In the late 1980s, when many on the Palestinian political scene today were taking part in the first intifada, Fayyad was crunching numbers in Washington, where he worked as a World Bank economist from 1987 to 1995. His first foray into Palestinian politics was as finance minister from 2002 to 2005, when he received international acclaim for building the Palestinian economy. After returning to the Finance Ministry in the failed unity government of 2007, he became prime minister, and two years later he began a plan to construct the framework of a state by mid-2011. A recent World Bank report says that this plan has left the P.A. “well-positioned for the establishment of a state at any point in the near future.”
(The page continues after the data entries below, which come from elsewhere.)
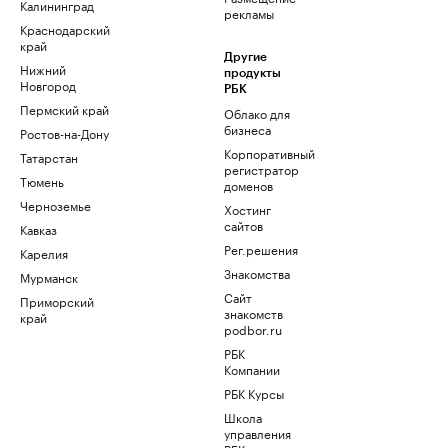
Калининград
рекламы
Краснодарский
край
Другие
Нижний
продукты
Новгород
РБК
Пермский край
Облако для
бизнеса
Ростов-на-Дону
Корпоративный
Татарстан
регистратор
Тюмень
доменов
Черноземье
Хостинг
сайтов
Кавказ
Рег.решения
Карелия
Знакомства
Мурманск
Сайт
Приморский
знакомств
край
podbor.ru
РБК
Компании
РБК Курсы
Школа
управления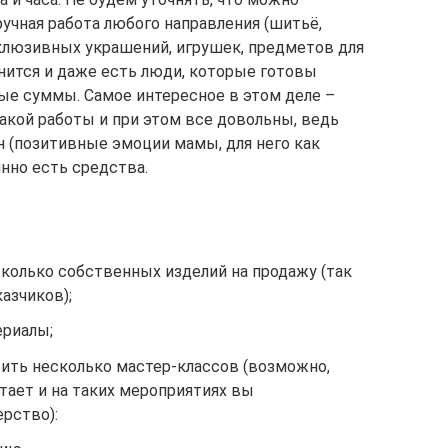
ручная работа любого направления (шитьё,
клюзивных украшений, игрушек, предметов для
ценится и даже есть люди, которые готовы
ные суммы. Самое интересное в этом деле –
акой работы и при этом все довольны, ведь
 (позитивные эмоции мамы, для него как
нно есть средства.
колько собственных изделий на продажу (так
азчиков);
ериалы;
тить несколько мастер-классов (возможно,
тает и на таких мероприятиях вы
рство):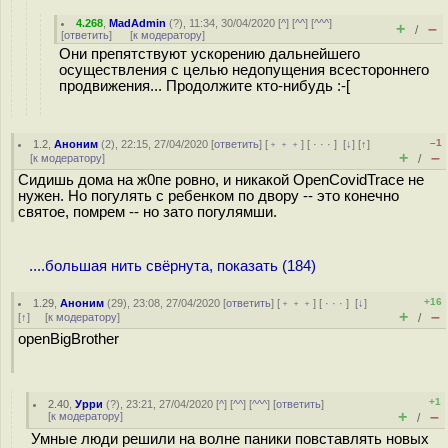
4.268
,
MadAdmin
(
?
), 11:34, 30/04/2020 [
^
] [
^^
] [
^^^
]
+
–
/
[
ответить
]
[
к модератору
]
Они препятствуют ускорению дальнейшего
осуществления с целью недопущения всестороннего
продвижения... Продолжите кто-нибудь :-[
–1
1.2
,
Аноним
(
2
), 22:15, 27/04/2020 [
ответить
] [
﹢﹢﹢
] [
· · ·
]
[
↓
] [
↑
]
+
–
[
к модератору
]
/
Сидишь дома на ж0пе ровно, и никакой OpenCovidTrace не
нужен. Но погулять с ребенком по двору -- это конечно
святое, помрем -- но зато погулямши.
....большая нить свёрнута, показать (184)
+16
1.29
,
Аноним
(
29
), 23:08, 27/04/2020 [
ответить
] [
﹢﹢﹢
] [
· · ·
]
[
↓
]
+
–
[
↑
] [
к модератору
]
/
openBigBrother
+1
2.40
,
Урри
(
?
), 23:21, 27/04/2020 [
^
] [
^^
] [
^^^
] [
ответить
]
+
–
[
к модератору
]
/
Умные люди решили на волне паники повставлять новых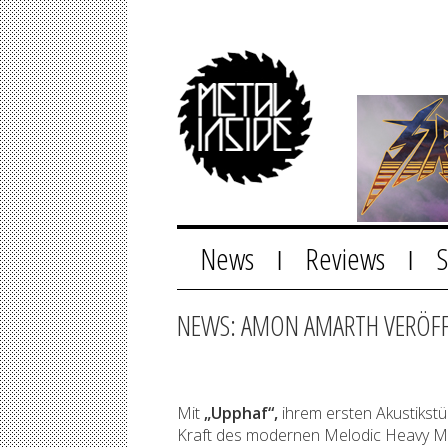
News
Reviews
|
|
NEWS: AMON AMARTH VERÖFF
Mit
„Upphaf“,
ihrem ersten Akustikst
Kraft des modernen Melodic Heavy Me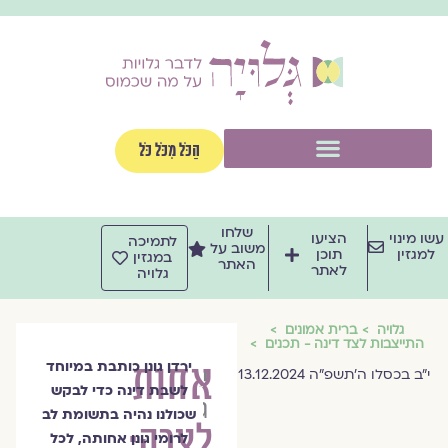
וג
וכן
תפריט
הַכֹּל מִכֹּל כֹּל
שלחו
שו מינוי
הציעו
לתמיכה
משוב על
למגזין
תוכן
במגזין
האתר
לאתר
גלויה
גלויה
ברית אמונים
התייצבות לצד דינה - תכנים
אחות
ירדן גונן כותבת במיוחד
ירדן
י״ב בכסלו ה׳תשפ״ה 13.12.2024
לשבת דינה כדי לבקש
גונן
שכולנו נהיה בתשומת לב
לצרה:
לרומי גונן אחותה, לכל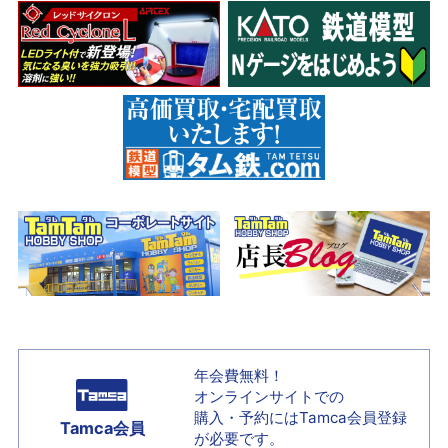
年会費無料！
オンラインサイトでの
購入・予約には
Tamca会員登録
Tamca会員
が必要です。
Abusada views Fayyad as “the link between the Palestinians and the international community.” With him at the helm, the unity government will be far more likely to meet international approval, he said. Furthermore, the Palestinians’ campaign to obtain recognition from the United Nations General Assembly for the West Bank and Gaza as the independent state of Palestine will attract greater support, Abusada said. International pressure on Israel to unfreeze tax money will also be stronger, and Israel will find it more difficult to refuse to comply, he added.
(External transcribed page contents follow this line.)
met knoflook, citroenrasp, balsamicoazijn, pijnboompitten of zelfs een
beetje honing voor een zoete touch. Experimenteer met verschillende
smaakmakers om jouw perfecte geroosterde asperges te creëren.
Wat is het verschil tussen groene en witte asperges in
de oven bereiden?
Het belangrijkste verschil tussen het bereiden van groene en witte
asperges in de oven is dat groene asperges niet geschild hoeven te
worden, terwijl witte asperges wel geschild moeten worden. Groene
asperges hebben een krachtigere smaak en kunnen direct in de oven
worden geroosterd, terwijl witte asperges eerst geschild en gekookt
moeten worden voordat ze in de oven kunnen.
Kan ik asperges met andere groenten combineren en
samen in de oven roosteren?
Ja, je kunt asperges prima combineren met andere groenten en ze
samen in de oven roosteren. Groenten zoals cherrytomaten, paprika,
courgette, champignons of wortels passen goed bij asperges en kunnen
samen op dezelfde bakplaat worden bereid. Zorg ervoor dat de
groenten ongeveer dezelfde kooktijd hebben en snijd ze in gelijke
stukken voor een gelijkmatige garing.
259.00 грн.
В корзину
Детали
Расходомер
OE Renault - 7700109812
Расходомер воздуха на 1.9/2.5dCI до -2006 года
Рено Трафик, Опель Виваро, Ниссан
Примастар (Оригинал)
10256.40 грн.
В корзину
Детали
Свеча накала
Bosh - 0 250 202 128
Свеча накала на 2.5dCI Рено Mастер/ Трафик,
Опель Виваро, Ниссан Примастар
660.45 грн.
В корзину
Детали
To the West, Fayyad is synonymous with dependability. When the last unity government with Hamas fell in 2007 after the West withheld funding from the P.A., it was Fayyad who successfully lobbied to get cash flowing again to the successor government dominated by Fatah on the West Bank. The U.S. State Department’s July 2007 notification to Congress that permitted American transactions with the P.A. to resume specifies that the funds will go to the “government of Prime Minister Salam Fayyad and President Mahmoud Abbas.”
Abusada predicted that even Hamas would acquiesce to Fayyad continuing in his post on the basis of these practical considerations. But Raed Neera, professor of politics at An-Najah National University in Nablus, contested this. The most prominent role Hamas will permit Fayyad to have is finance minister, he predicted, and even Fatah politicians might oppose him continuing in government because of his closeness to the West.
Another reason Fayyad’s reappointment is unlikely, said Neera, is that both factions will want to appoint someone from Gaza as prime minister. This will symbolically emphasize Gaza’s reintegration into the P.A., he said. It will also position the premier where the “main task” of the new government lies, Neera said — namely, reconstructing Gaza.
As for the West’s verdict on the unity government, “I don’t think that recognition will depend on having Salam or not having Salam,” Neera said, adding that in his view, the same principle applied to the statehood bid.
Eran Shayshon, leader of the “Palestinian challenge” team at the Tel Aviv-based think tank the Reut Institute, is similarly skeptical of Fayyad-centric analysis. He believes that the reaction of world leaders, especially President Obama, to the so-called Arab Spring virtually guarantees its engagement with the unity government. “It can’t be that the Muslim Brotherhood can freely run for government in Egypt but not an Islamist movement in Gaza and the West Bank,” he said.